Am I remembering correctly, or were the first season or two of teams not allowed to even say they were in a race?
I’m wondering if there was another part of the ‘dive into the water’ roadblock that got edited out. Something that was more physically challenging. I noticed the following:
– After diving, the contestants got into boats that were waiting for them. But when they finished, they got out of the water as if they had been swimming.
– Uchenna looked like he got out of the water carrying something like a boogieboard or some kind of floatation device, which he tossed aside when he got out of the water
– Amber complained that she was too tired to run back to the cab. Diving alone, and then wading from the boat to the shore, should not have been that exhausting.
Also, did they all just happen to pack swimsuits? Maybe so, I guess.
They explained it as:
Jump into the water
Swim 90 yards to the buoy to get the clue
Climb into the boat and come to the shore
90 yards on foot is no problem, swimming would be a little tiring.
No, Uchenna and Amber both did the dive in their underwear. Ron went in fully clothed.
Yeah, I wonder if he is reconsidering the wisdom of “boxer briefs” for future reference. Killer butt, though.
Not bad frontage, either, from the glimpse I got just before he went down the ladder…
Just another reason to move him up the list, eh?
I don’t know how Romber managed to miss the point of that “jump off the platform” task, but when I saw Amber with Rob on the grass, it reminded me of the scene in Monty Python and the Holy Grail:
Rob: Where are you going?
Amber: I’m coming with you!
Rob: No no. You stay in the tower, and jump off the platform…
I cried like a little girl at the ending. Unlike last season, the best team won.
That’s not what I said, though. I said, “Uchenna and Joyce ran a flawless race, here at the end where they needed it.” They certainly had problems in the earlier episodes, with navigation specifically. Point is, though, in the earlier episodes, you don’t have to come in first, you just have to not come in last. Only in the final episode do you need to worry about coming in first.
To put it another way, the structure of the race favors those teams that get better over the course of the race by learning and adjusting their strategy. So, over the course of the entire race, from starting line to finish line, it was pretty clear that Rob and Amber were the superior racers. But that doesn’t matter – the baseball team with the best season doesn’t necessarily win the World Series, and the couple with the best overall performance doesn’t always win TAR. But the couple with the best performance at the end often does. And last night, Uchenna and Joyce ran pretty darn well – better than Rob and Amber, in fact – and deserved the win.
Also probably because he knew they were at the only entrance to the park, and that they had a headstart on anyone else who showed up in a taxi.
To be fair, Colin, among others, was pretty good at working the airport. I think a lot of other teams do, too, you just don’t see much of it on camera. Hours of standing in line and receiving “no” for an answer makes for boring television.

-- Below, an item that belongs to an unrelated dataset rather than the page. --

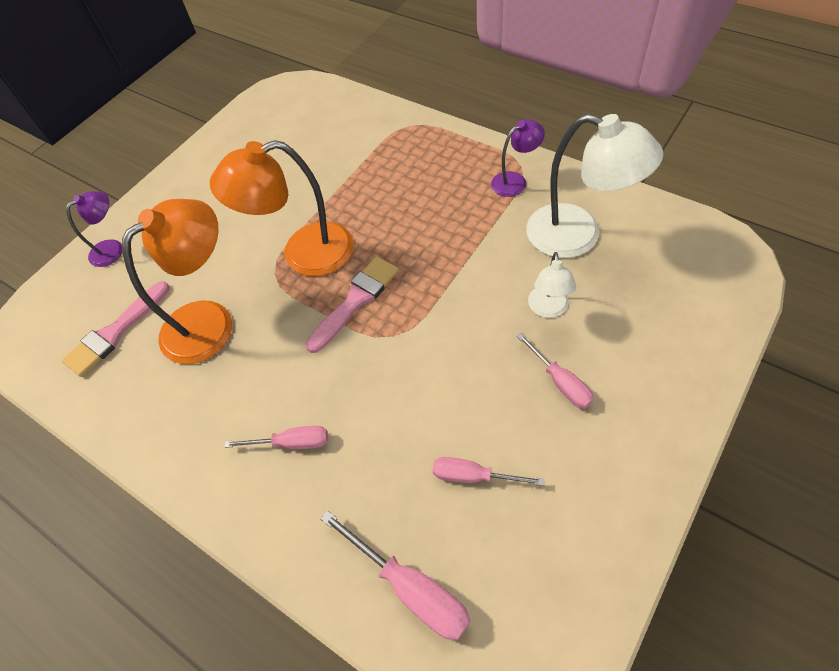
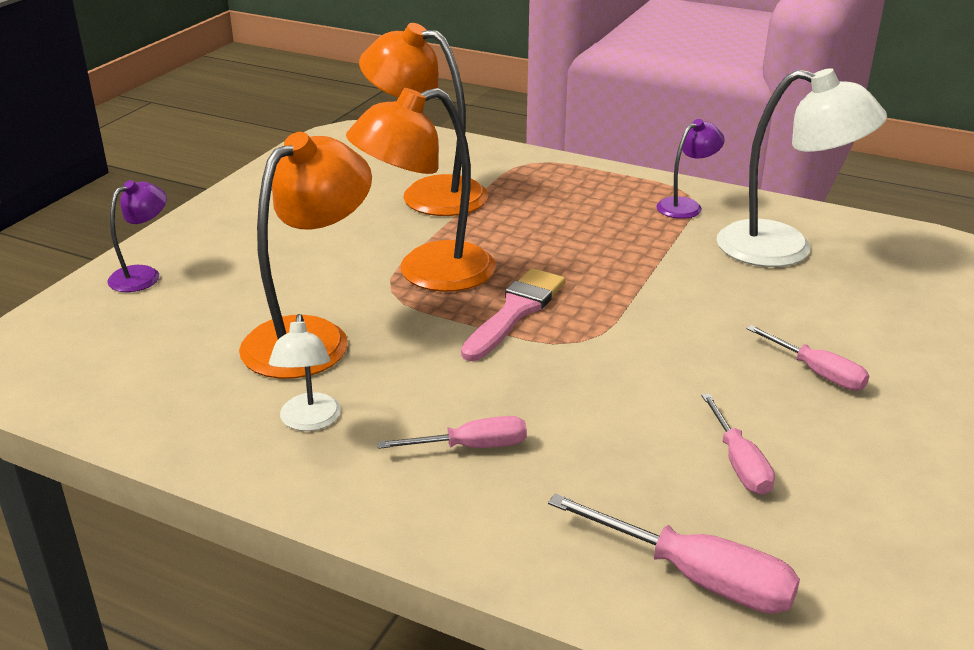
camera: 15 degrees left, 25 degrees down
pink brush [62,281,169,377] -> none
pink screwdriver [433,457,545,486] -> pink screwdriver turned 105 degrees counterclockwise [701,394,775,495]
white lamp [528,252,576,318] -> white lamp moved to [269,314,341,431]
none -> orange lamp [359,23,488,216]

[quote=Jaade’Lastly, that yield blocking Ron and Kelly instead of U & J really looms now doesn’t it? If they’d kicked off U & J that week instead of M & G I bet the outcome would have been far different. I think that Rob just considered Ron and Kelly to be more of a threat than any other team and that’s why he yielded them.[/quote]
For sure. Apparently, though (I haven’t seen it) one of last week’s insider videos gives more details. Rob and Amber had the impression, somehow, that Ron and Kelly were actually in last place, behind the other two teams. Obviously an incorrect impression, but had that actually been the case their Yield would have been exactly the right move.